Strip the pictures, then copy the remaining data exactly as it stands.

● ● ● ●

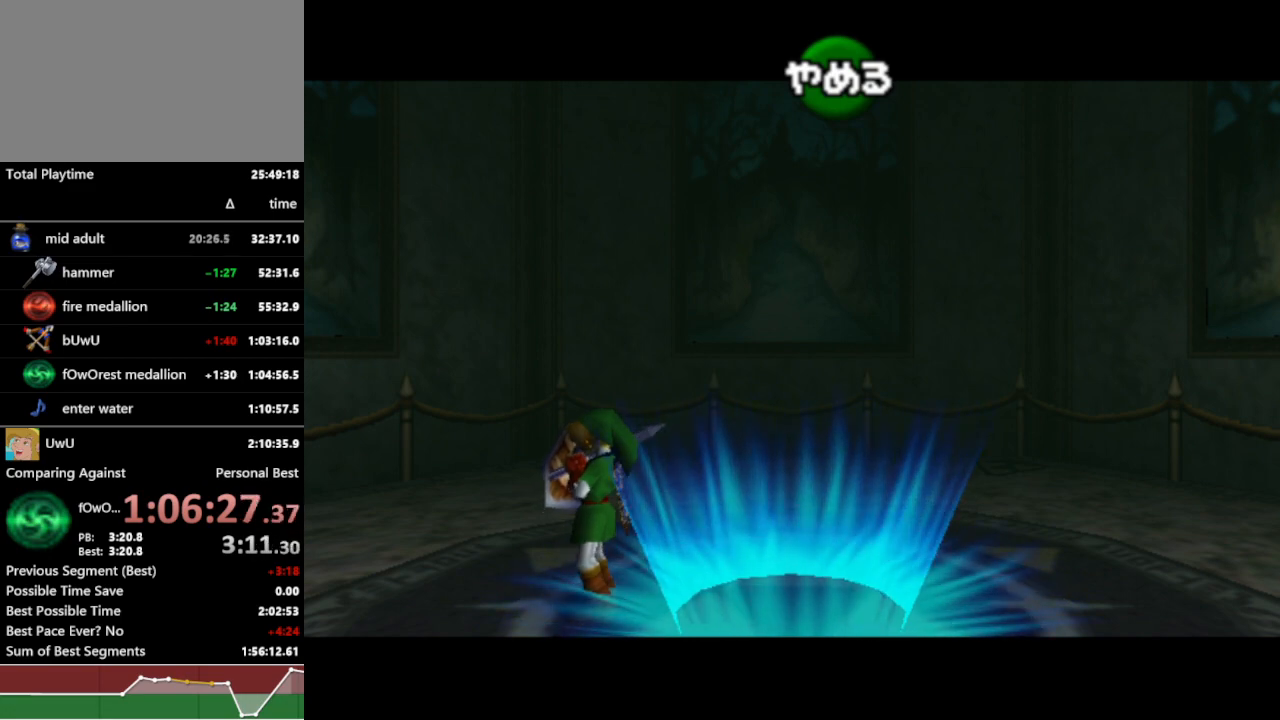
{"buttons": [], "left_stick": "center", "right_stick": "center", "events": []}
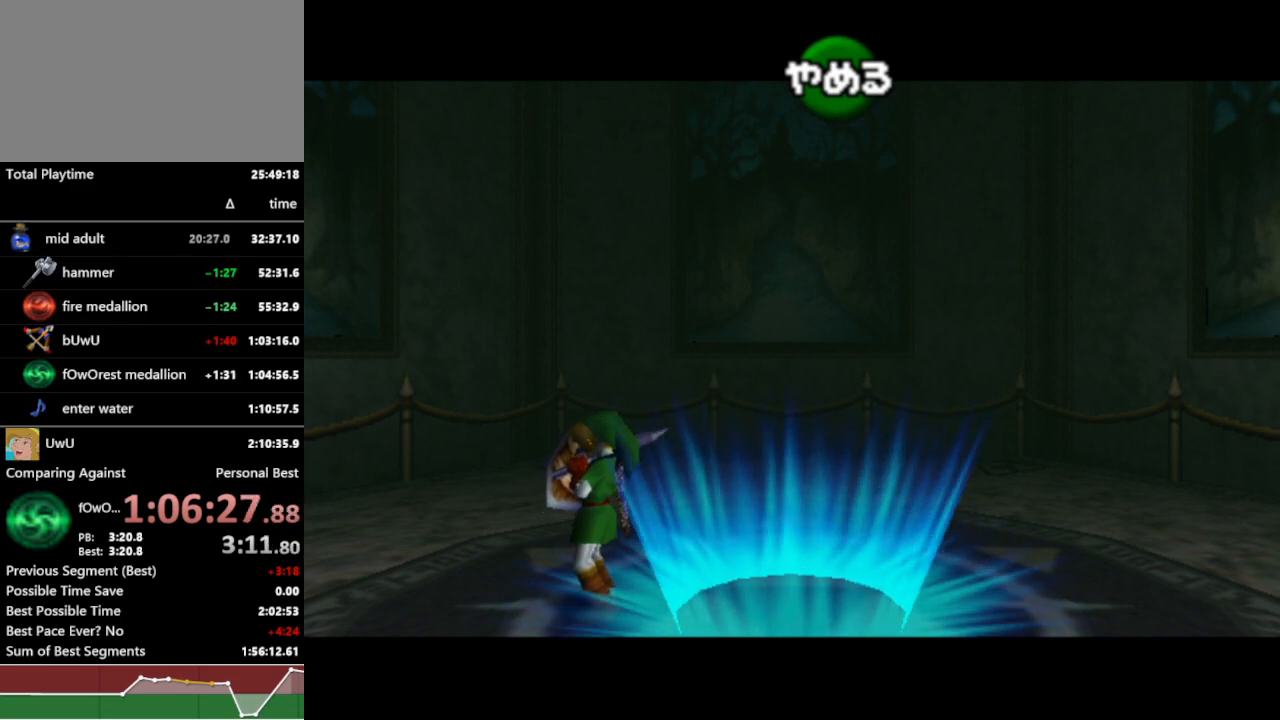
{"buttons": [], "left_stick": "center", "right_stick": "center", "events": []}
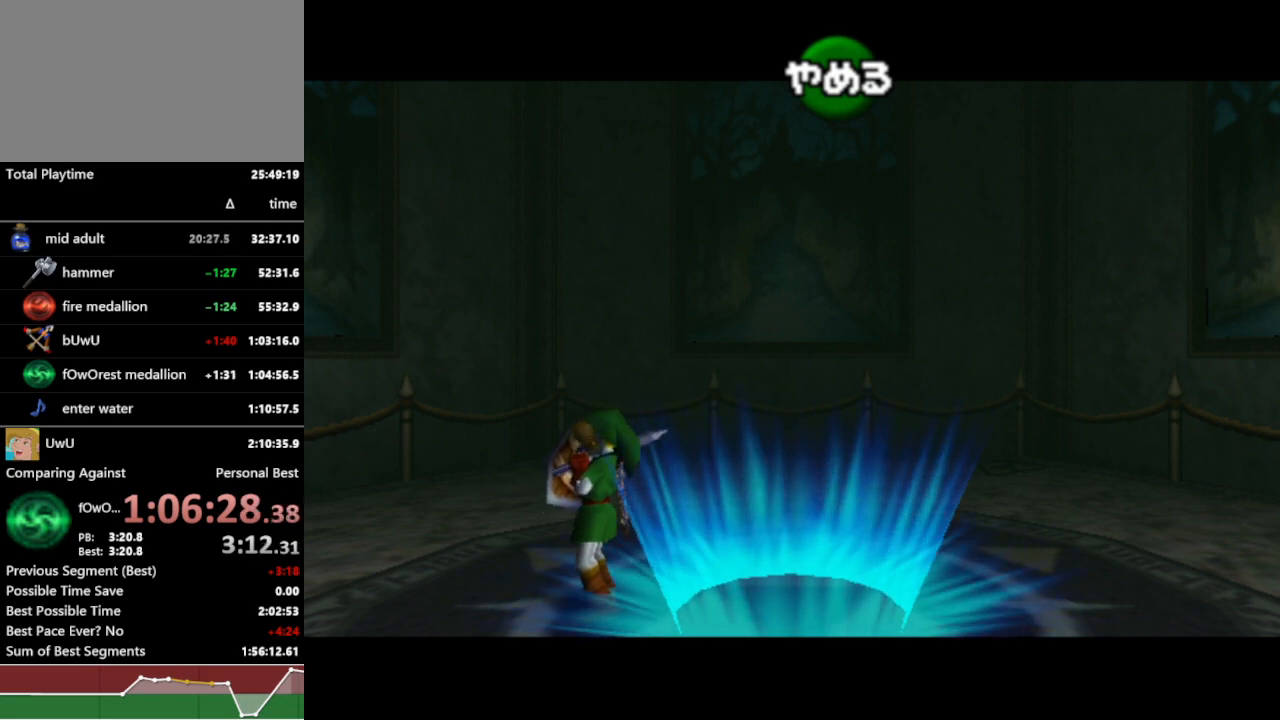
{"buttons": [], "left_stick": "center", "right_stick": "center", "events": []}
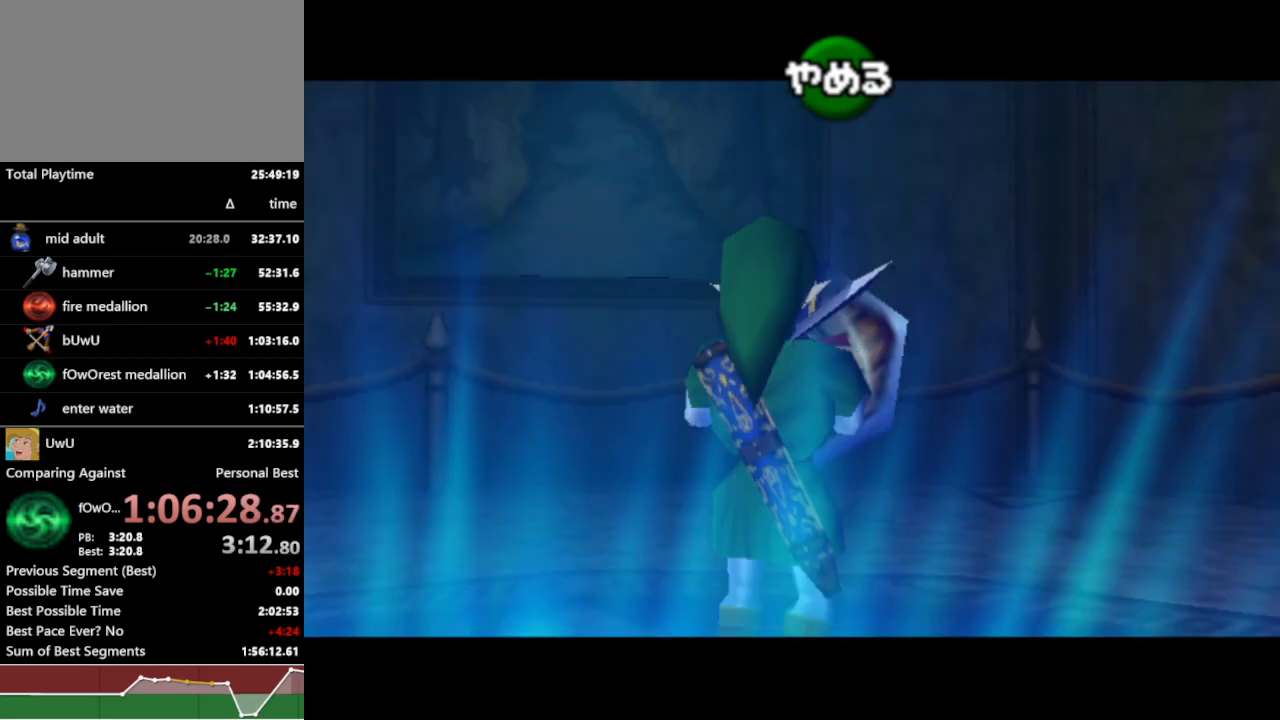
{"buttons": [], "left_stick": "center", "right_stick": "center", "events": [[400, "B", "down"], [500, "B", "up"]]}
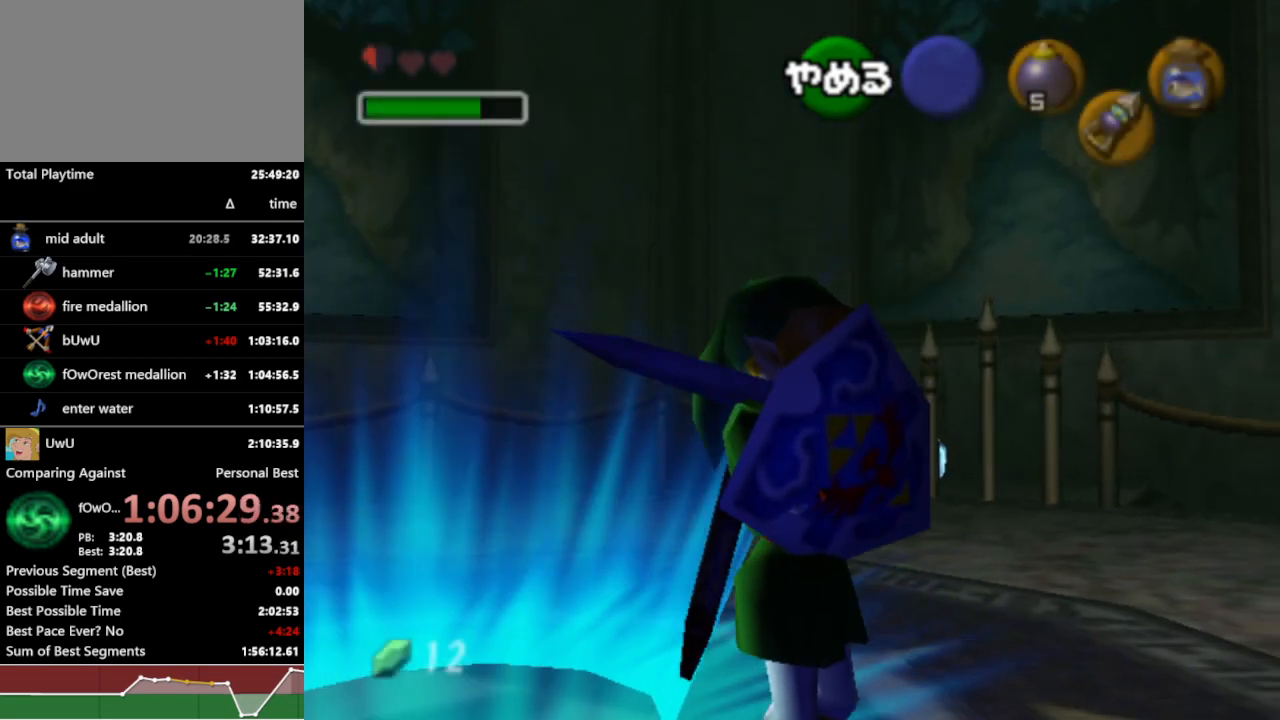
{"buttons": [], "left_stick": "center", "right_stick": "center", "events": []}
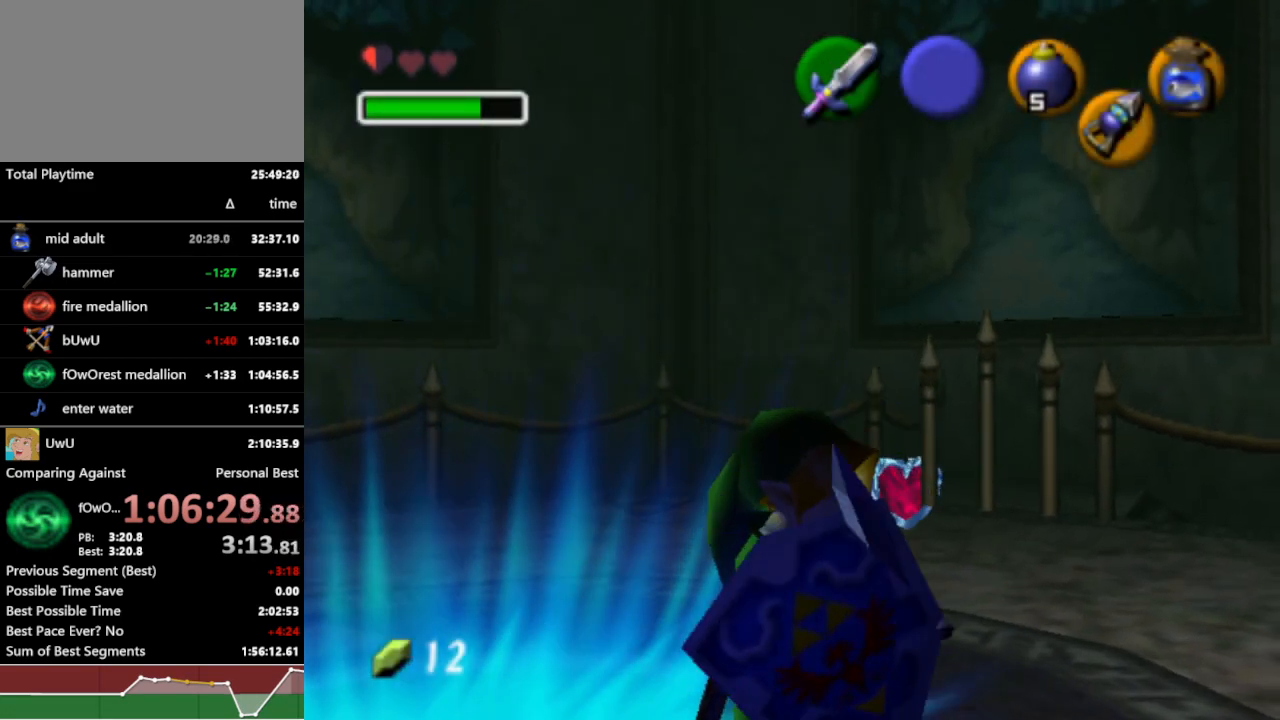
{"buttons": [], "left_stick": "down", "right_stick": "center", "events": [[367, "left_stick", "down"]]}
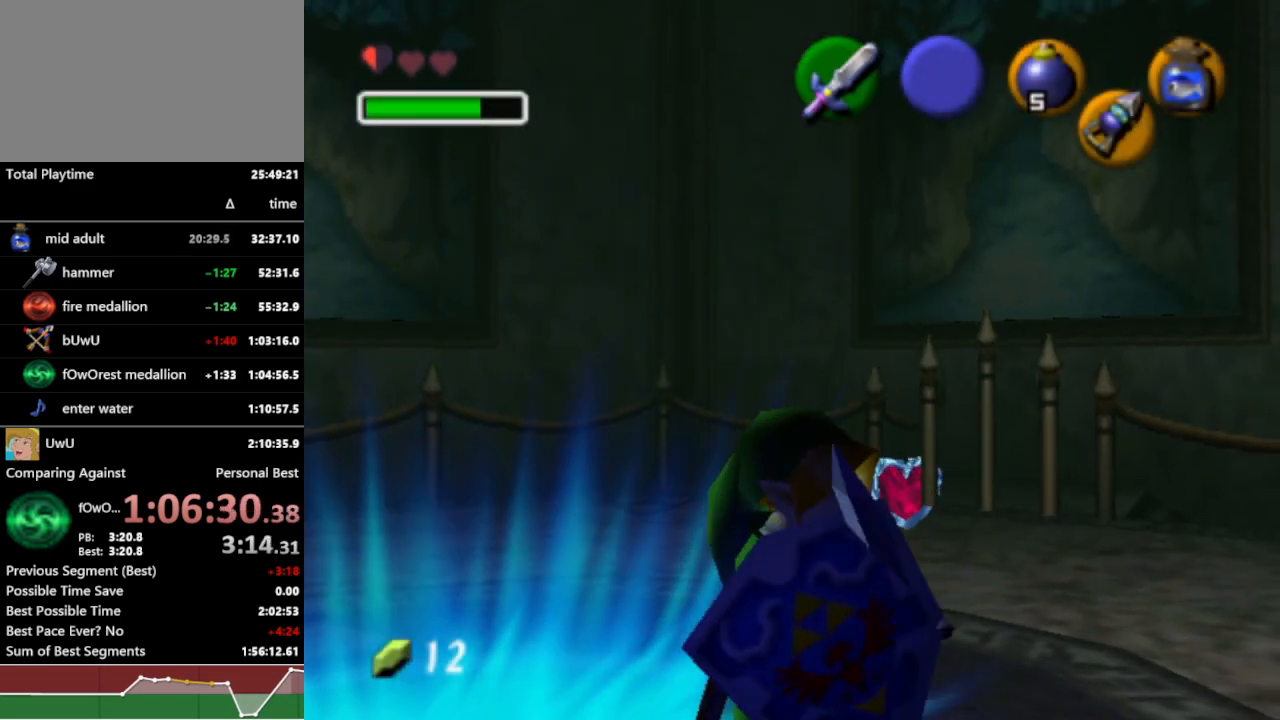
{"buttons": [], "left_stick": "down", "right_stick": "center", "events": []}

● ● ● ●

> _Task response_
{"buttons": [], "left_stick": "center", "right_stick": "center", "events": []}
{"buttons": [], "left_stick": "center", "right_stick": "center", "events": []}
{"buttons": [], "left_stick": "center", "right_stick": "center", "events": []}
{"buttons": [], "left_stick": "center", "right_stick": "center", "events": [[400, "B", "down"], [500, "B", "up"]]}
{"buttons": [], "left_stick": "center", "right_stick": "center", "events": []}
{"buttons": [], "left_stick": "down", "right_stick": "center", "events": [[367, "left_stick", "down"]]}
{"buttons": [], "left_stick": "down", "right_stick": "center", "events": []}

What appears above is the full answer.